O povo de Israel os abraçou em sua jornada final, aparecendo em multidões ao longo da rota funerária para uma família que se tornara emblemática do trauma do país após o ataque de 7 de outubro de 2023.
Shiri Bibas e seus dois filhos pequenos, Ariel e Kfir, foram sequestrados durante o ataque liderado pelo Hamas ao sul de Israel, levado a Gaza e morto em cativeiro, segundo as autoridades israelenses. Na quarta -feira, em meio a uma manifestação nacional de solidariedade e tristeza, eles foram enterrados sob um céu azul, não muito longe da comunidade de fronteiras, onde haviam vivido e de onde foram apreendidos.

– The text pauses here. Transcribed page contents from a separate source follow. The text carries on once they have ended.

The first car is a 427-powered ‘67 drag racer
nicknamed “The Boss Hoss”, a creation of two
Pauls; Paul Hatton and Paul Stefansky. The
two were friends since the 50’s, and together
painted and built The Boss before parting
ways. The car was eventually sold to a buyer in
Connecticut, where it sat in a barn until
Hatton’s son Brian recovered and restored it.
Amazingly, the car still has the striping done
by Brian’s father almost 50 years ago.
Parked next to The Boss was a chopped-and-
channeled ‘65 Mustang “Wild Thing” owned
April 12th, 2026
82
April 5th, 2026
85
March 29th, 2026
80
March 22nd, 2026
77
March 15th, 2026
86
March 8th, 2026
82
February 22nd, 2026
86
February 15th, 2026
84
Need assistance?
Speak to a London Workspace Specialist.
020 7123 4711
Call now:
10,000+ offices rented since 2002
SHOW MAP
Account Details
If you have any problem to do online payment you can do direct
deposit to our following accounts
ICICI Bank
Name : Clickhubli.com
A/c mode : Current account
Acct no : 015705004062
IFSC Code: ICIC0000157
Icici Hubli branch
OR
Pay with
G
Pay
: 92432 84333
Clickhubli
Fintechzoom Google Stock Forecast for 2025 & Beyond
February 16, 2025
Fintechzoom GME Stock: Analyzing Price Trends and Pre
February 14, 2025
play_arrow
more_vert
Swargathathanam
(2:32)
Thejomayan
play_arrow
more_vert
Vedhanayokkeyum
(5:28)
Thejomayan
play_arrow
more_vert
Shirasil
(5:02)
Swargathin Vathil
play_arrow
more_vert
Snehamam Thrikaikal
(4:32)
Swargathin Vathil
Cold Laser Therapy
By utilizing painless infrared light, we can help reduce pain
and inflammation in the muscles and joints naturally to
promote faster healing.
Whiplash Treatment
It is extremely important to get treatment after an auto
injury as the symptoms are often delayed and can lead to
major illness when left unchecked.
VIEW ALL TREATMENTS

Durante 16 meses de medo e incerteza sobre seus destinos, as bibases se tornaram um símbolo para muitos israelenses, ambos da tragédia que aconteceu com seu país naquele dia de outubro, quando cerca de 1.200 pessoas foram mortas e cerca de 250 sequestradas com Gaza, mas também de um senso generalizado de abandono. Os militares não conseguiram resgatar e o governo não conseguiu trazê -los, e muitos outros reféns, em casa.
Bibas tinha 32 anos quando foi sequestrada. Ariel tinha 4 anos, e Kfir, o refém mais jovem, não tinha nem nove meses de idade. Yarden Bibas, o marido de Shiri e o pai dos dois garotos ruivos, foi sequestrado separadamente durante o ataque, que desencadeou a guerra de 15 meses de Israel em Gaza, que matou dezenas de milhares de palestinos e deixou grande parte do enclave em ruínas.
O Sr. Bibas foi devolvido a Israel vivo no início deste mês, como parte de um acordo de cessar-fogo para Gaza. Os restos mortais da Sra. Bibas e das crianças foram devolvidos a Israel na semana passada. Após os testes forenses, o principal patologista de Israel rejeitou as alegações do Hamas de que eles foram mortos em um ataque aéreo israelense, embora nenhuma evidência tenha sido divulgada, de acordo com o pedido de privacidade da família.
Elogiando sua família, o Sr. Bibas pediu desculpas por não conseguir protegê -los. “Ariel, espero que você não esteja com raiva de mim por não protegê -lo adequadamente e por não estar lá para você”, disse ele, acrescentando: “KFIR, desculpe -me por não te proteger melhor,“
“Shiri, todo mundo nos conhece e nos ama – você não pode imaginar o quão surreal é toda essa loucura”, disse ele. Ele acrescentou: “Este é o mais próximo que já estive em você desde 7 de outubro, e não posso beijar ou te abraçar”.
Ofri Bibas, a irmã de Yarden Bibas, abordou a raiva popular e a demanda pelo governo para permitir uma investigação independente sobre as falhas de 7 de outubro e aceitar responsabilidade.
“Não há sentido para o perdão antes que as falhas sejam investigadas e todos os funcionários assumam a responsabilidade”, disse ela em seu elogio. “Nosso desastre como nação e como família não deveria ter acontecido e nunca mais deve acontecer.”
Os funcionários do governo foram convidados a ficar longe do enterro particular. Alguns dias atrás, Ofri Bibas criticou o primeiro -ministro israelense, Benjamin Netanyahu, por não se desculpar com a família.
As multidões também se reuniram em uma praça central em Tel Aviv, agora conhecida como Square para assistir a uma transmissão ao vivo dos elogios em uma tela grande. Algumas pessoas estavam envolvidas em bandeiras israelenses. Alguns usavam laranja para se lembrar das crianças ruivas. Outros seguravam balões laranja no alto os libertaram no céu.
Maia Szryftman, 53 anos, veio de Nahariya, na fronteira norte de Israel, para expressar apoio à família e fazer parte do derramamento público. “O coração dói pelos dois filhos, por toda a família”, disse ela.
Yael Koren, 44 anos, disse que veio à praça “para ser humano”.
“Acredito que estar juntos nos fortalece”, disse ela.
Ela mostrou uma imagem em seu celular de uma foto que seu filho, quase 7 anos, desenhara um garoto que havia sido sequestrado. Ela disse que a escola de seus filhos enviou memorandos para casa sobre como responder às perguntas sobre as crianças Bibas.
“Mas você não pode explicar”, disse ela.